Deputy SecGen Vershbow: NATO does not seek confrontation with Russia
NATO does not seek a confrontation with Russia, but cannot ignore its aggressive actions, Deputy Secretary General Alexander Vershbow stated on Tuesday in a public conference in Bucharest.
He asserted that NATO's message is very clear: the Alliance is defensive. A new cold war would not be beneficial to anybody, but merely ignoring Russia's actions would be a betrayal of NATO's principles and would encourage Moscow to continue aggressions against its neighbours, setting future relations on an unstable basis; security in the 21st century cannot relay on spheres of influence where great powers dictate the choices of their neighbours and change borders by force, he said.
In his opinion, the best response to Russia's attitude is a combination of force and dialogue; thus, NATO will consolidate its defence and deterrence capability, so that Russia — or any potential enemy — never even considers attacking a NATO member.

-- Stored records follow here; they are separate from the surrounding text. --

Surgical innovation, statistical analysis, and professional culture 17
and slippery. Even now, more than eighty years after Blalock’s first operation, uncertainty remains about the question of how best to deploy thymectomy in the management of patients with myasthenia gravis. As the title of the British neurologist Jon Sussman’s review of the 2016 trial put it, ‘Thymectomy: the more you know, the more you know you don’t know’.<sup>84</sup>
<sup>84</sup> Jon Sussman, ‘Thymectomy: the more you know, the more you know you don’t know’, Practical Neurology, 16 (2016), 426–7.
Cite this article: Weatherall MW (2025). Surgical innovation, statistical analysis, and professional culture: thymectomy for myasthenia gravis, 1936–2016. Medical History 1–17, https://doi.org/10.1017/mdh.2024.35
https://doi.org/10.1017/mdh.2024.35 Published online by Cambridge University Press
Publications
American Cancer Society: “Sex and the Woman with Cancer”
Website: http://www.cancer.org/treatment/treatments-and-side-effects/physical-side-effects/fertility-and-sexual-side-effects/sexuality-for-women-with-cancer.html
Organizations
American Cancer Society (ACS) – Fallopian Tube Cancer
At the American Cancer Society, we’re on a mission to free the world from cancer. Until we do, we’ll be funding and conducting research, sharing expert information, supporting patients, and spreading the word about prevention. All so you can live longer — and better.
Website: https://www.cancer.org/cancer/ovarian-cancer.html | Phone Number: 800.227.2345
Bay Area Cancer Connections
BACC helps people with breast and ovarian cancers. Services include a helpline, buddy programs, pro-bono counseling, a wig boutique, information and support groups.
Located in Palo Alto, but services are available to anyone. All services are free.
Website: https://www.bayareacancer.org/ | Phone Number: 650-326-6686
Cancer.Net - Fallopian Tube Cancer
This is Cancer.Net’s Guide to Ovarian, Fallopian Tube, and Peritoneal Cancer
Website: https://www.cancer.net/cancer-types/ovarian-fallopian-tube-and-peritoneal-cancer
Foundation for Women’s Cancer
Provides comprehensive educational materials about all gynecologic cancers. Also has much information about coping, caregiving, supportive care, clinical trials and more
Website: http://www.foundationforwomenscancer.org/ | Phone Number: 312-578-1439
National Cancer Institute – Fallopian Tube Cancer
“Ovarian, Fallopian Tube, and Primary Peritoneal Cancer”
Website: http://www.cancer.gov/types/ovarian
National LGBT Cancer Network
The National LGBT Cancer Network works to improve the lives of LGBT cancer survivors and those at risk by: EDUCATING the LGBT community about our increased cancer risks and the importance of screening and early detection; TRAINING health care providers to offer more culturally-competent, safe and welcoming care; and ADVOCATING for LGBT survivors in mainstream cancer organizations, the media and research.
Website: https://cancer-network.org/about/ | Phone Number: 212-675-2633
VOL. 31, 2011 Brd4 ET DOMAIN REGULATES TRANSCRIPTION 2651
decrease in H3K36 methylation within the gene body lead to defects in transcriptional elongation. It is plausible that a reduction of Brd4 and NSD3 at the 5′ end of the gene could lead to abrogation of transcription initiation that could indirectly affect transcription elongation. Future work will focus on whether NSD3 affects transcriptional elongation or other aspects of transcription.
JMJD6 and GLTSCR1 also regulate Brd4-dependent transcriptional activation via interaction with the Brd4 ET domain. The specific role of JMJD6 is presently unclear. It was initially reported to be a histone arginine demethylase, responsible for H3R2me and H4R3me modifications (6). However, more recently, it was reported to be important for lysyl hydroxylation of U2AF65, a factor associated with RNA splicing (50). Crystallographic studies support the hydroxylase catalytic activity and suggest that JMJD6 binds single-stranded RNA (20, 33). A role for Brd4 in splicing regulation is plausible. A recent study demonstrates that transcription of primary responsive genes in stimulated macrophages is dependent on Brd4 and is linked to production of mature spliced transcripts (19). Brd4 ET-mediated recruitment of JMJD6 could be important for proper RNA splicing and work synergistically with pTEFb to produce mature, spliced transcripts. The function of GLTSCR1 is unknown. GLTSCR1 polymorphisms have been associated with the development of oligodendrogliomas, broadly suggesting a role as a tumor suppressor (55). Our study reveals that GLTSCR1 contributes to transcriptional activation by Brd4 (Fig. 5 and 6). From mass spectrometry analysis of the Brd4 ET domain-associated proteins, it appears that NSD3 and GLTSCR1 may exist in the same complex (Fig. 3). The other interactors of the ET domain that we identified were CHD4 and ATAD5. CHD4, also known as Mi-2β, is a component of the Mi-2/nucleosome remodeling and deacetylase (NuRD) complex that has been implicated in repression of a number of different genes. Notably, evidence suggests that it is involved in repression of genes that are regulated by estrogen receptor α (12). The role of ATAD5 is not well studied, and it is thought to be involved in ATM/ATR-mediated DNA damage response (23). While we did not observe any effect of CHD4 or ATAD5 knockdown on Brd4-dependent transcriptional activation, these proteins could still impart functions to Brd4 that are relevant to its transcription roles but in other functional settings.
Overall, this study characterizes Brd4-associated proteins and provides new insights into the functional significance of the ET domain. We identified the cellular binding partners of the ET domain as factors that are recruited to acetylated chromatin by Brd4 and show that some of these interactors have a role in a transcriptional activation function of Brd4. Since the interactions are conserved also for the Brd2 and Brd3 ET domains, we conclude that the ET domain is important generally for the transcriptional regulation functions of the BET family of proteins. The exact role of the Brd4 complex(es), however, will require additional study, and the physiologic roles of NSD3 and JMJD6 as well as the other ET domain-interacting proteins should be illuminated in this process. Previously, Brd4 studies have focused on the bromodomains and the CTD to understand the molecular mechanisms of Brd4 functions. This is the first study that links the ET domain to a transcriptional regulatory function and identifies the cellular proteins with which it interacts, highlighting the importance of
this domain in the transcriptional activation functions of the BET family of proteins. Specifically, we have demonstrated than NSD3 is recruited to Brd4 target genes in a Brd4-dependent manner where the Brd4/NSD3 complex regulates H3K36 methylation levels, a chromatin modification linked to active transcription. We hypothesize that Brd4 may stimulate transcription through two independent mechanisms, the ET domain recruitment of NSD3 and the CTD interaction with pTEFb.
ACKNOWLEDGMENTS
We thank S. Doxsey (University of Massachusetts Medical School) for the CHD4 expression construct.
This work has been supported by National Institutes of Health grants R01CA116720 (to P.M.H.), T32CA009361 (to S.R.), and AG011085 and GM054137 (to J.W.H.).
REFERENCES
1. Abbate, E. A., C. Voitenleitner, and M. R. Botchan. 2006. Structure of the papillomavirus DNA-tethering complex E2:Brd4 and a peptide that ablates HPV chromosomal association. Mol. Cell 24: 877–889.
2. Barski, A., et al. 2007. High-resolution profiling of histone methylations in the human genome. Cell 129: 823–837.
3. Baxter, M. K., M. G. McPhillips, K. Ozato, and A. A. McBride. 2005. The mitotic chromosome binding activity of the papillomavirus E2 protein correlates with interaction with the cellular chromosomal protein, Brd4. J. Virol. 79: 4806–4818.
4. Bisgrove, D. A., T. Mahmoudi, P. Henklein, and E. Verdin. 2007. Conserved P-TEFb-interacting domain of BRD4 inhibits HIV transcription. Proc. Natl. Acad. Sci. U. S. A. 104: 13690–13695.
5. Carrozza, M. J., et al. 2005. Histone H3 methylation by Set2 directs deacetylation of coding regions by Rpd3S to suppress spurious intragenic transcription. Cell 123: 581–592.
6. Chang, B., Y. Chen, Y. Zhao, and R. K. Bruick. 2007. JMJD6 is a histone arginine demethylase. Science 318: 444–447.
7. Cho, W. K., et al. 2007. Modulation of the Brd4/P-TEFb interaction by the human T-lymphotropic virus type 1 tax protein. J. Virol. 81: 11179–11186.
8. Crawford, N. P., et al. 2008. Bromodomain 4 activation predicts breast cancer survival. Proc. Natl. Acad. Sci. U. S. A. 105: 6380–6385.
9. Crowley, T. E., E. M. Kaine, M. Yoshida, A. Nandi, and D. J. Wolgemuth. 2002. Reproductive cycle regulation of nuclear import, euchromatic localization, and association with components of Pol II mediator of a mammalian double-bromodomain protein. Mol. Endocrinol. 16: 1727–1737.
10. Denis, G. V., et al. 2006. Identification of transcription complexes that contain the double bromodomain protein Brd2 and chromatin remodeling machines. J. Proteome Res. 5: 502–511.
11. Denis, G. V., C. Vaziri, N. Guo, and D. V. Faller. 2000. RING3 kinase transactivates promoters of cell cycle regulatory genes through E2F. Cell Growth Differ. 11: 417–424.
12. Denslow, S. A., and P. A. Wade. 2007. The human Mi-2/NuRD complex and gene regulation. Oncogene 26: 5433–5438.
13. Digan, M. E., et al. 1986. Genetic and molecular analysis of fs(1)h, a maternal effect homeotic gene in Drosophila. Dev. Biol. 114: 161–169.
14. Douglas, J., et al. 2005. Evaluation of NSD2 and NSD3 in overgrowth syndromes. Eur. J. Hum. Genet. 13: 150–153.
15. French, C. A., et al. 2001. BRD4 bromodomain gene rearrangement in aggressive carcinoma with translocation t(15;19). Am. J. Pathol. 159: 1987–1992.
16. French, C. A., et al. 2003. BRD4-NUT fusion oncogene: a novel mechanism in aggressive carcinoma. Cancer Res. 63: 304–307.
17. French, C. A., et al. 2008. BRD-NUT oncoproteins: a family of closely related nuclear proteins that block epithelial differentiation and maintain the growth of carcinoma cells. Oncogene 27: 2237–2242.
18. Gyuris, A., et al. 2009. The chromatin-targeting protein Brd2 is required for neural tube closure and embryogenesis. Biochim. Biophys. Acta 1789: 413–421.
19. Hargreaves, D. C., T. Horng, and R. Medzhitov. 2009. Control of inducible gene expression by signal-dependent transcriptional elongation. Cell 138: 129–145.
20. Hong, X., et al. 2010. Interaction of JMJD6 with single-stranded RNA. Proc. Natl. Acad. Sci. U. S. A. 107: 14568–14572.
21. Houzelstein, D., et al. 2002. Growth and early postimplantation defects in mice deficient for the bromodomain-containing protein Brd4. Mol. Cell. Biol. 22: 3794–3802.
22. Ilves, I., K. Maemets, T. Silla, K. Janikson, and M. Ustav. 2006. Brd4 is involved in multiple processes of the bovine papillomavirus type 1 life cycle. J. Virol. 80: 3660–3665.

Relations with Russia improved after the Cold War, until 2013, he recalled; the two sides cooperated in stabilizing the Western Balkans and Afghanistan, in the fight against piracy and terrorism. NATO's ambitions of a mutually beneficial partnership vanished, however, when Russia launched its aggression against Ukraine, illegally annexed Crimea and fostering separatist insurgency in eastern Ukraine's Donbass region. The Kremlin thus breached international rules; it used propaganda, subversion and cyber attacks to destabilize Ukraine and undermine its security — and also to test NATO, according to Vershbow.